* **Task prompt**
Copy all the data exactly, except the pictures.

------------------------------------------------

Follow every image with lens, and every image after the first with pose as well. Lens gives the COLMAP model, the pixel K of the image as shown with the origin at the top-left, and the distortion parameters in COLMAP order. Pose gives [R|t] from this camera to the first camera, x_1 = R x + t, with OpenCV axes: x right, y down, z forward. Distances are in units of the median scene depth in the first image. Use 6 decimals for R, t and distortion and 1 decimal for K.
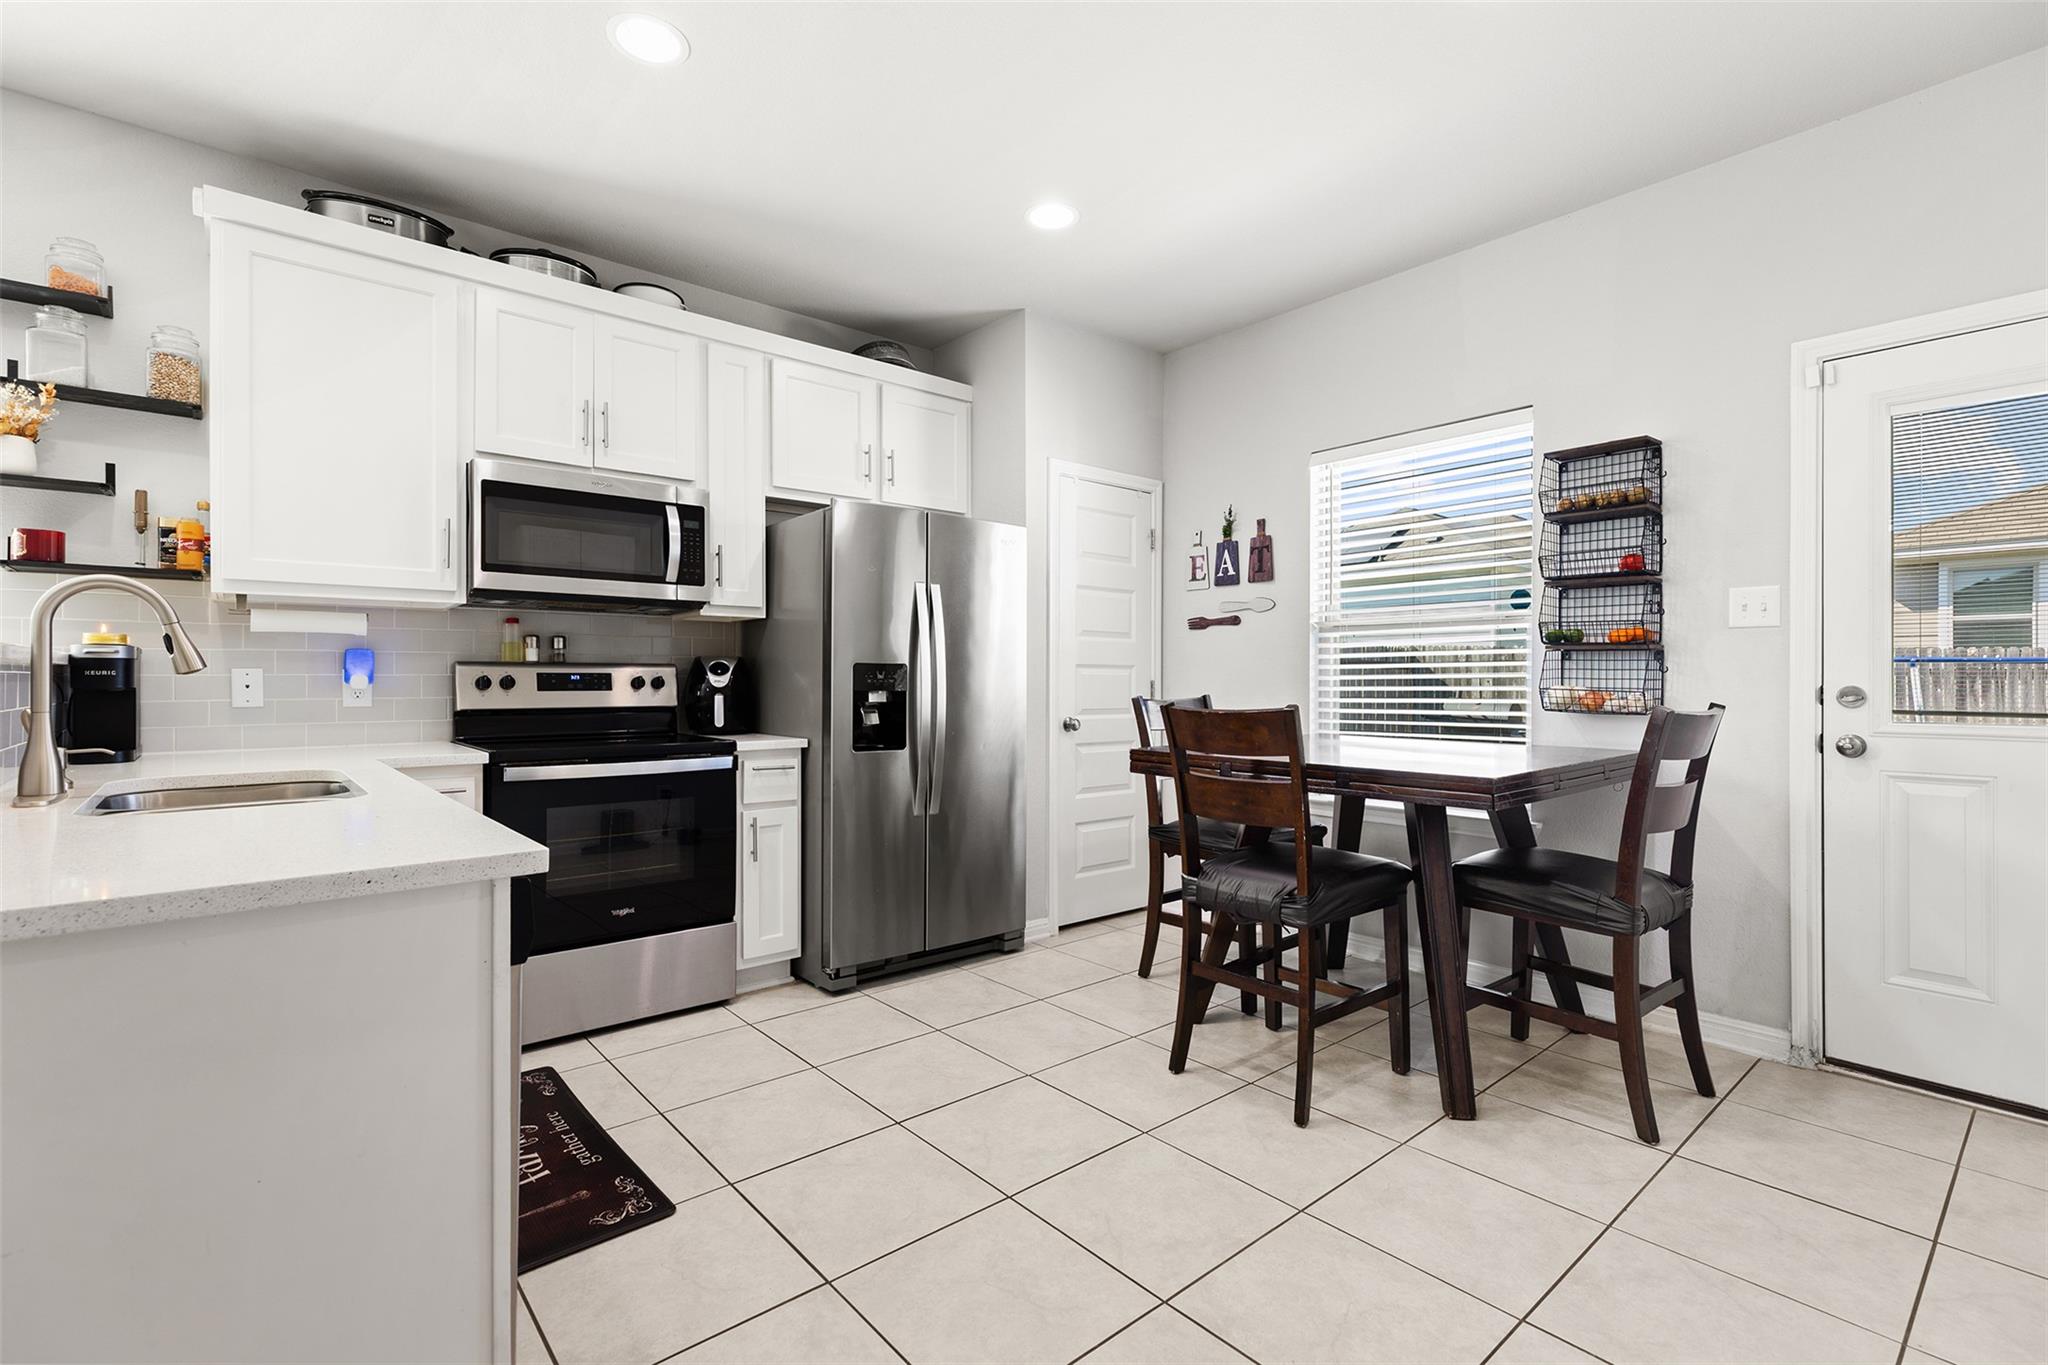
lens RADIAL K [[926.0, 0, 1024.0], [0, 926.0, 682.5], [0, 0, 1]] dist [0.001996, 0.000187]
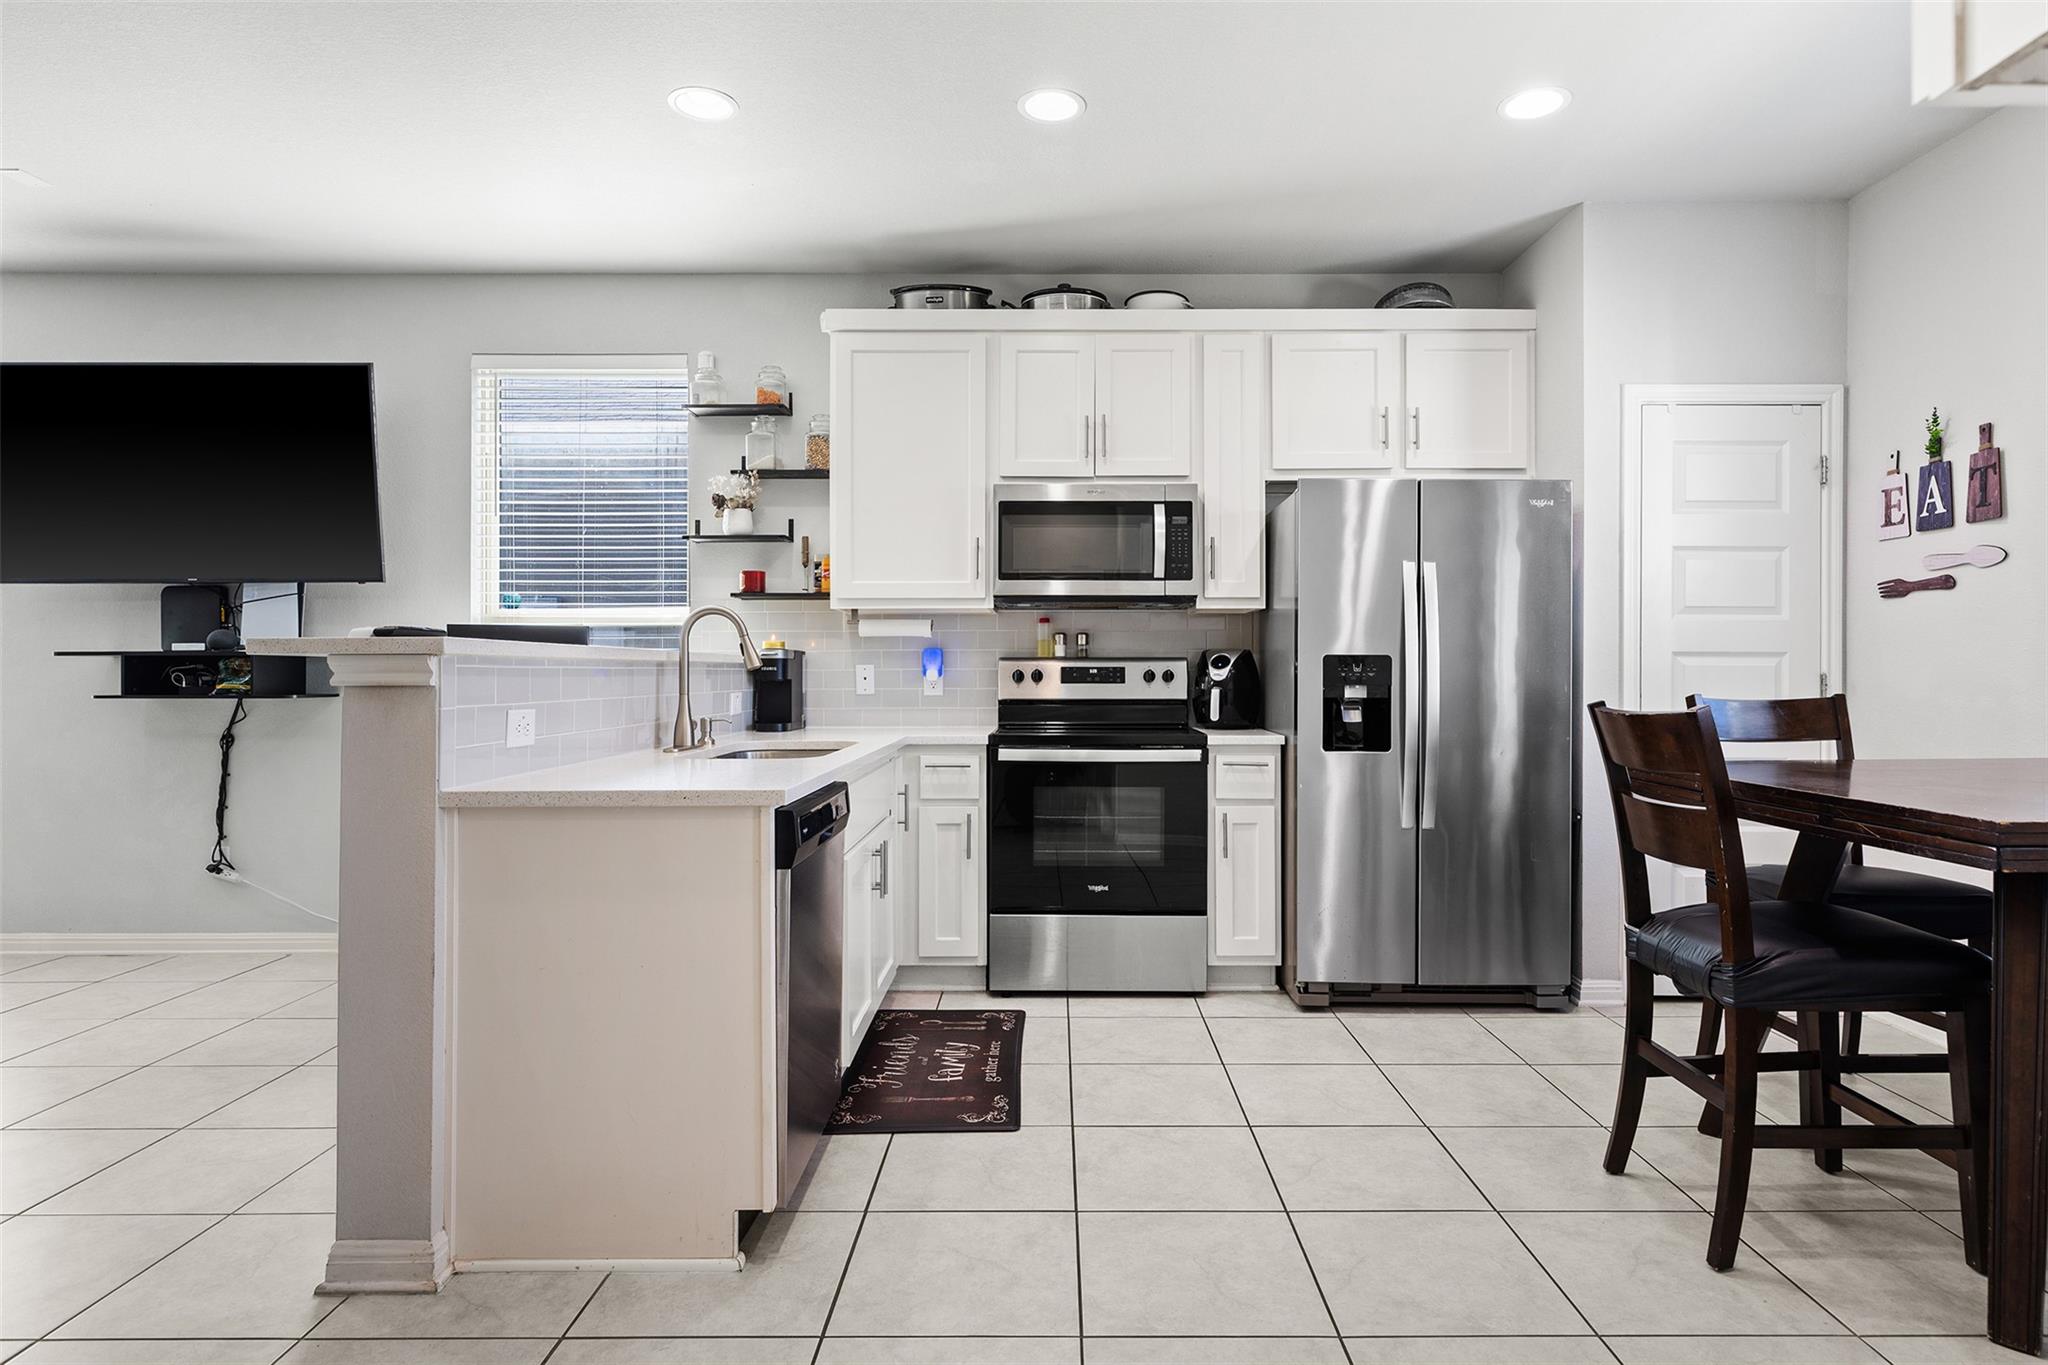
lens RADIAL K [[1120.4, 0, 1047.6], [0, 1120.4, 677.3], [0, 0, 1]] dist [-0.002306, -0.000708]
pose [[0.758290, 0.001455, -0.651915, 0.335897], [-0.000686, 0.999999, 0.001434, -0.000104], [0.651917, -0.000640, 0.758290, -0.025281]]
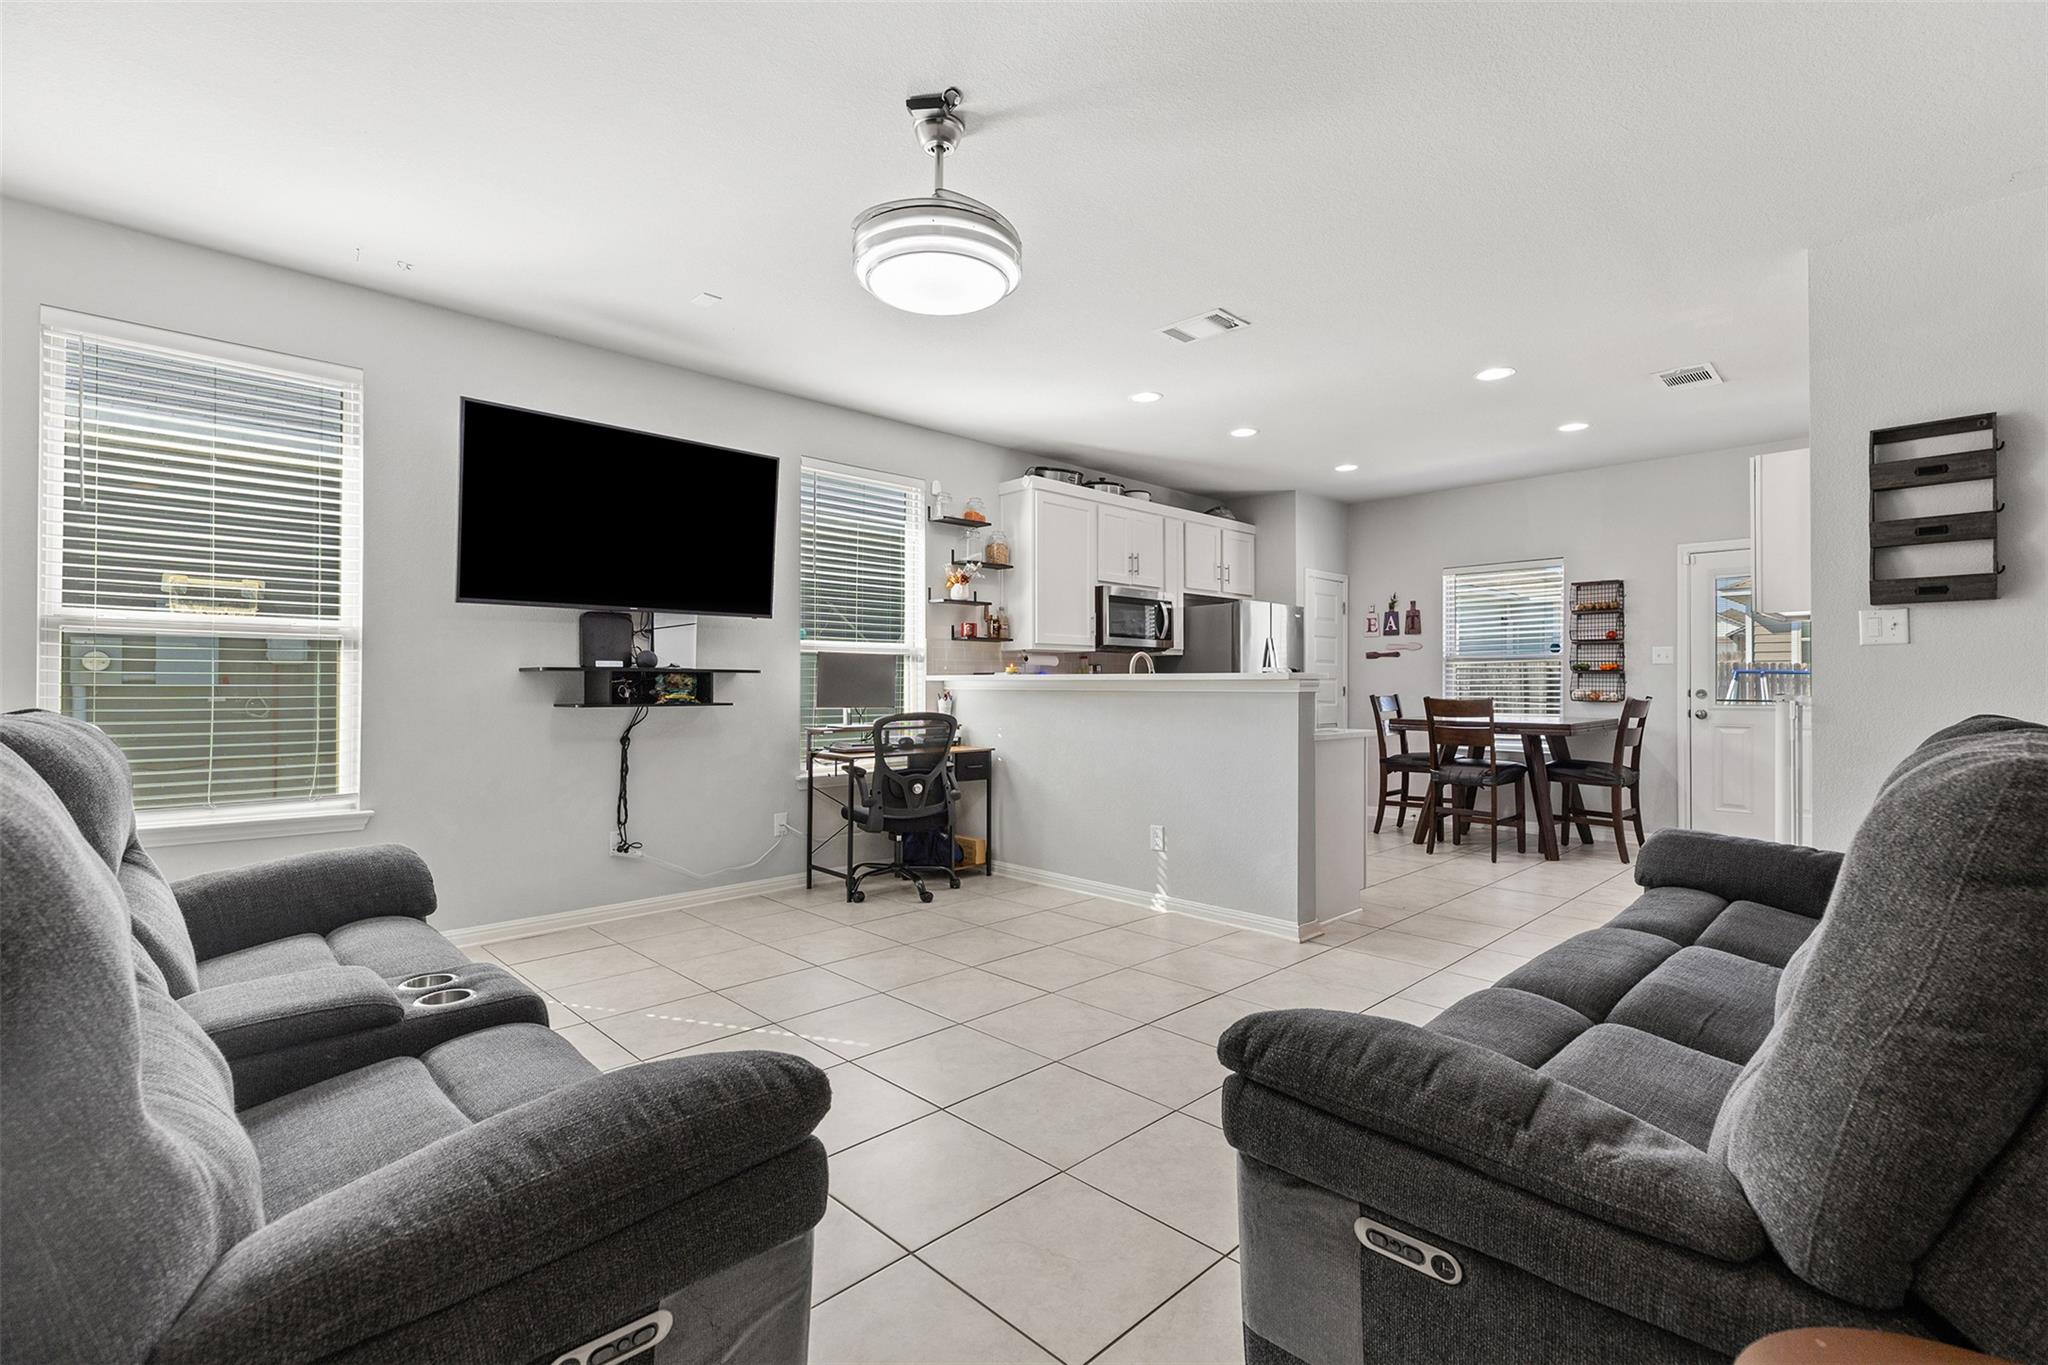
lens RADIAL K [[926.0, 0, 1024.0], [0, 926.0, 682.5], [0, 0, 1]] dist [0.001996, 0.000187]
pose [[0.997871, 0.001019, 0.065208, -0.821438], [-0.000733, 0.999990, -0.004400, -0.002093], [-0.065212, 0.004343, 0.997862, -1.036177]]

------------------------------------------------

* **Solution below**
Follow every image with lens, and every image after the first with pose as well. Lens gives the COLMAP model, the pixel K of the image as shown with the origin at the top-left, and the distortion parameters in COLMAP order. Pose gives [R|t] from this camera to the first camera, x_1 = R x + t, with OpenCV axes: x right, y down, z forward. Distances are in units of the median scene depth in the first image. Use 6 decimals for R, t and distortion and 1 decimal for K.
lens RADIAL K [[926.0, 0, 1024.0], [0, 926.0, 682.5], [0, 0, 1]] dist [0.001996, 0.000187]
lens RADIAL K [[1120.4, 0, 1047.6], [0, 1120.4, 677.3], [0, 0, 1]] dist [-0.002306, -0.000708]
pose [[0.758290, 0.001455, -0.651915, 0.335897], [-0.000686, 0.999999, 0.001434, -0.000104], [0.651917, -0.000640, 0.758290, -0.025281]]
lens RADIAL K [[926.0, 0, 1024.0], [0, 926.0, 682.5], [0, 0, 1]] dist [0.001996, 0.000187]
pose [[0.997871, 0.001019, 0.065208, -0.821438], [-0.000733, 0.999990, -0.004400, -0.002093], [-0.065212, 0.004343, 0.997862, -1.036177]]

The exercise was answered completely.